Collected data entries:
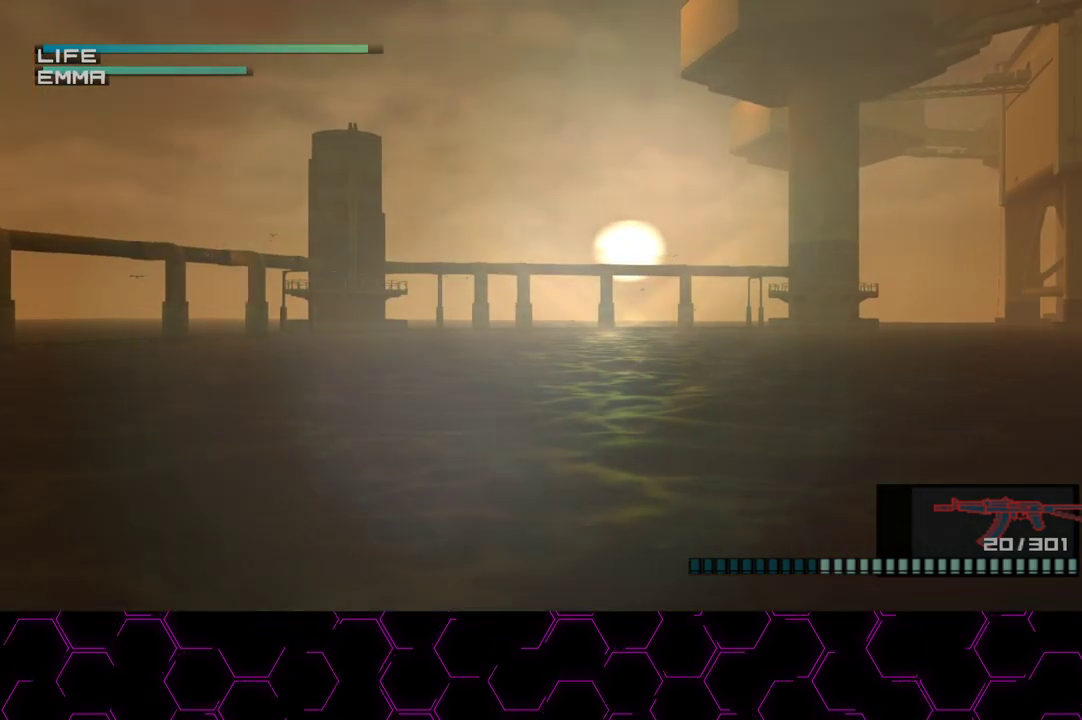
{"buttons": ["R1"], "left_stick": "center", "right_stick": "center", "events": []}
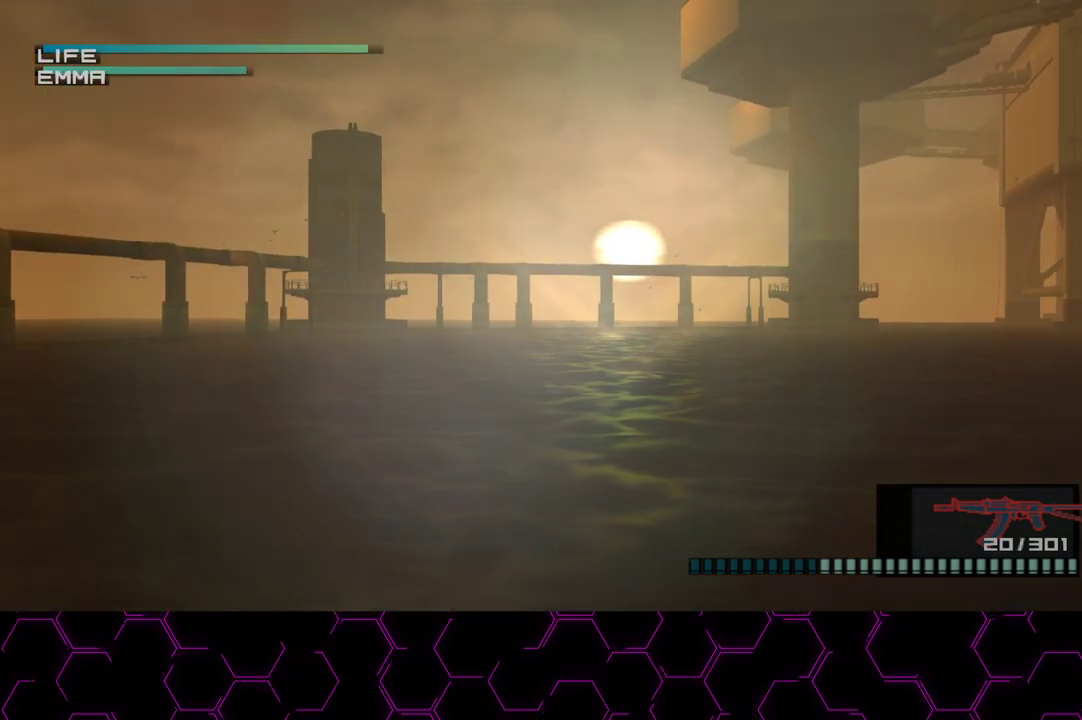
{"buttons": ["R1"], "left_stick": "center", "right_stick": "center", "events": []}
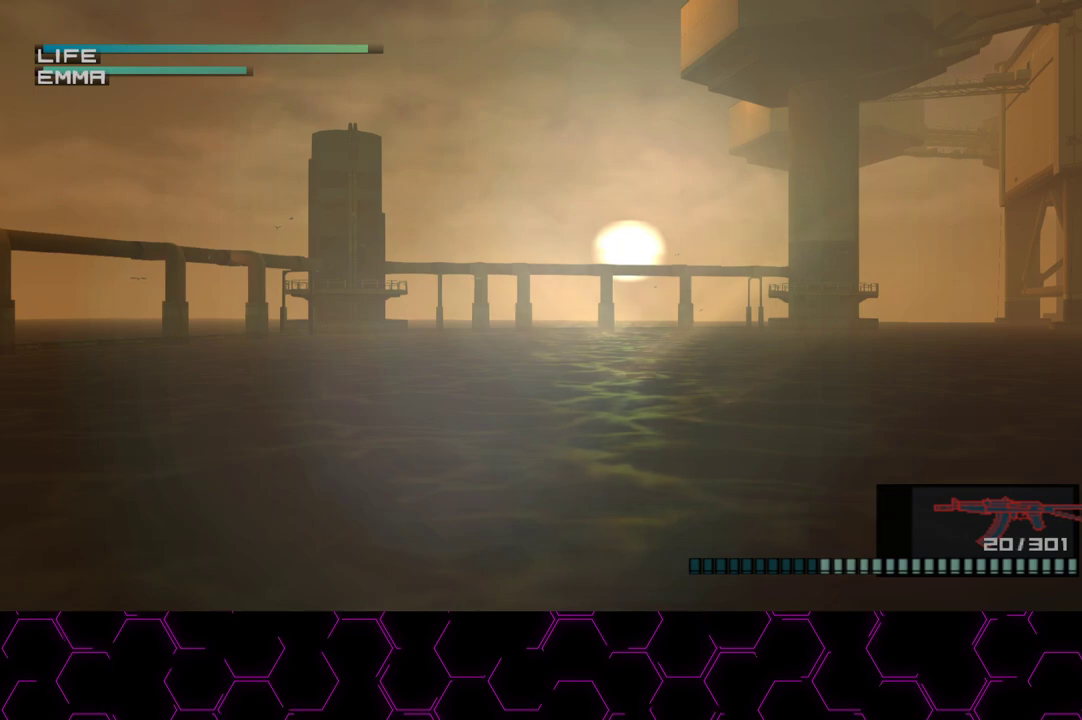
{"buttons": ["R1"], "left_stick": "center", "right_stick": "center", "events": []}
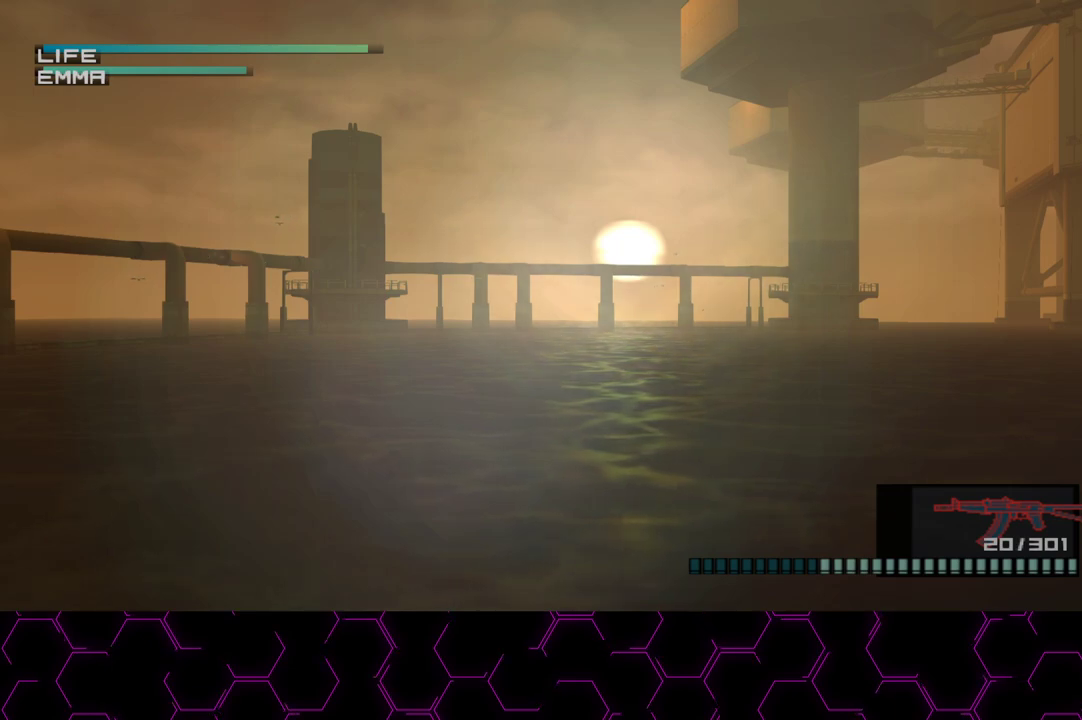
{"buttons": ["R1"], "left_stick": "center", "right_stick": "center", "events": []}
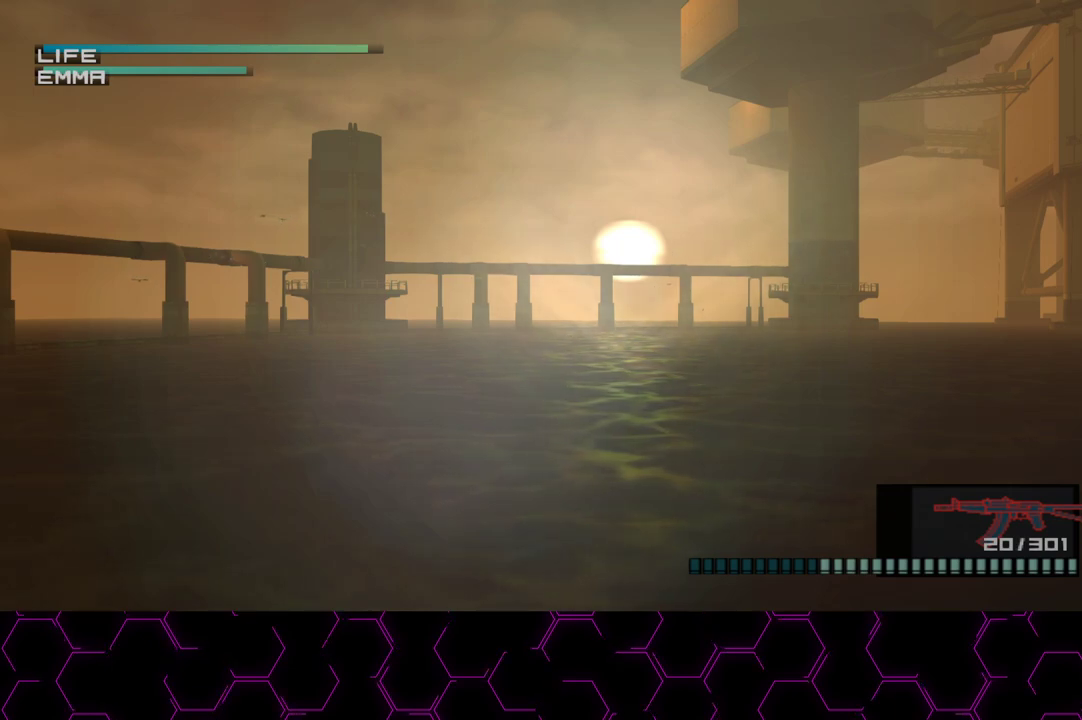
{"buttons": ["R1"], "left_stick": "center", "right_stick": "center", "events": []}
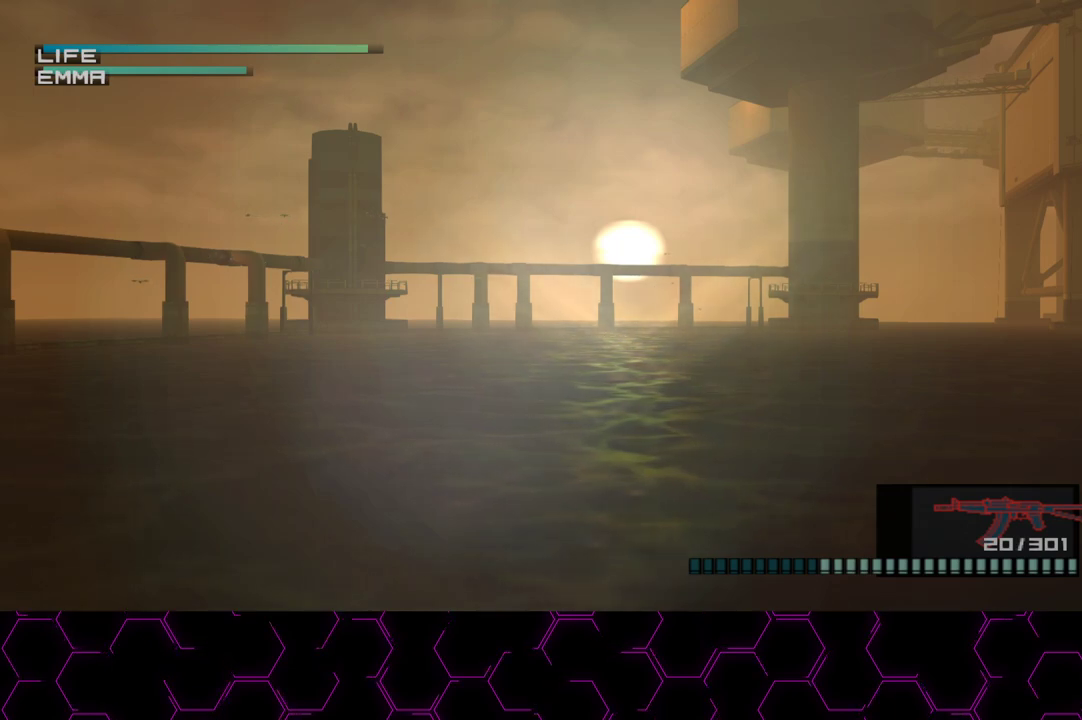
{"buttons": ["R1"], "left_stick": "center", "right_stick": "center", "events": [[217, "left_stick", "left"], [383, "left_stick", "center"]]}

What to do: Every entry above has to be repeated exactly, apart from its pictures.

Exercise output:
{"buttons": ["R1"], "left_stick": "center", "right_stick": "center", "events": []}
{"buttons": ["R1"], "left_stick": "center", "right_stick": "center", "events": []}
{"buttons": ["R1"], "left_stick": "center", "right_stick": "center", "events": []}
{"buttons": ["R1"], "left_stick": "center", "right_stick": "center", "events": []}
{"buttons": ["R1"], "left_stick": "center", "right_stick": "center", "events": []}
{"buttons": ["R1"], "left_stick": "center", "right_stick": "center", "events": [[217, "left_stick", "left"], [383, "left_stick", "center"]]}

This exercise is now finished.